Text provided

“Bit by Bit” paired storytellers (illustrator, journalists, photojournalist, poet/architect, landscape architect, and songwriter) with technologists (artists whose work involves code, data science, and data development) and challenged us to create something new. A mash up of speed dating, maker faire and Improv Theater, the event was a celebration of collaboration and process without it having to result in a deliverable. The teams worked together on Thursday and Friday and on Saturday there was a presentation at Columbia Journalism School in front of a large audience. On the Saturday before there was a student event where I served as a mentor, which I wrote about for the DART newsletter.
I was very flattered when Mark Hansen invited me and the event was so far afield from anything I had done, I had to try it and see where it would go. I was fortuitously paired with the team from the NY Public Library Labs. All six members of the lab signed up together and cleverly composited their faces into one headshot on the event website. When I began my career as an illustrator, I would spend hours at the picture collection housed in the NYPL, gathering reference for projects. It was a gathering place for illustrators, filmmakers, writers, etc. Since the collection has been digitized, I now spend countless hours browsing it under the guise of “research.”
"Leaning in" to the experience of working in the library.
We met briefly on Wednesday in the labs office in the beautiful 42nd street library to get acquainted. We shared work and started brainstorming ideas to find a common ground and something we would all be invested in creating.

Dataset
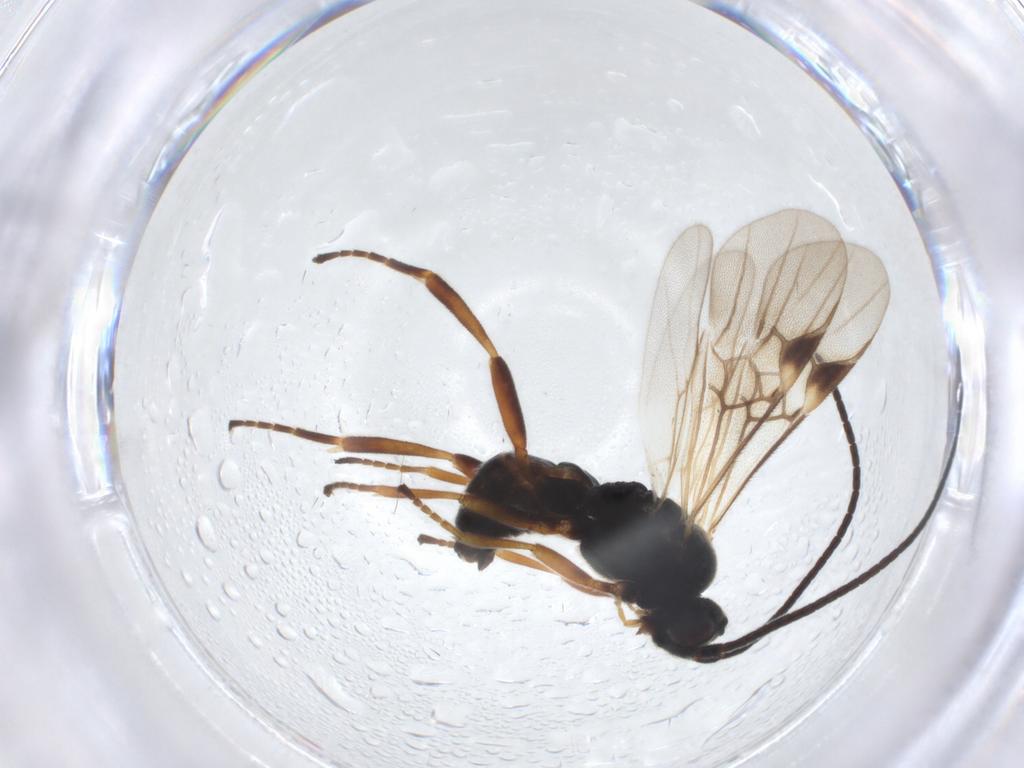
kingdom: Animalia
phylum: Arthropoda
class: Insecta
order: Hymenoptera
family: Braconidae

==

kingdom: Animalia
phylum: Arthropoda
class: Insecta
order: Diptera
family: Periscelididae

Instructions to follow
In the text about the "Bit by Bit" event, which team was the writer paired with? The records are a separate set of material, unrelated to the text.

Reply
The team from the NY Public Library Labs.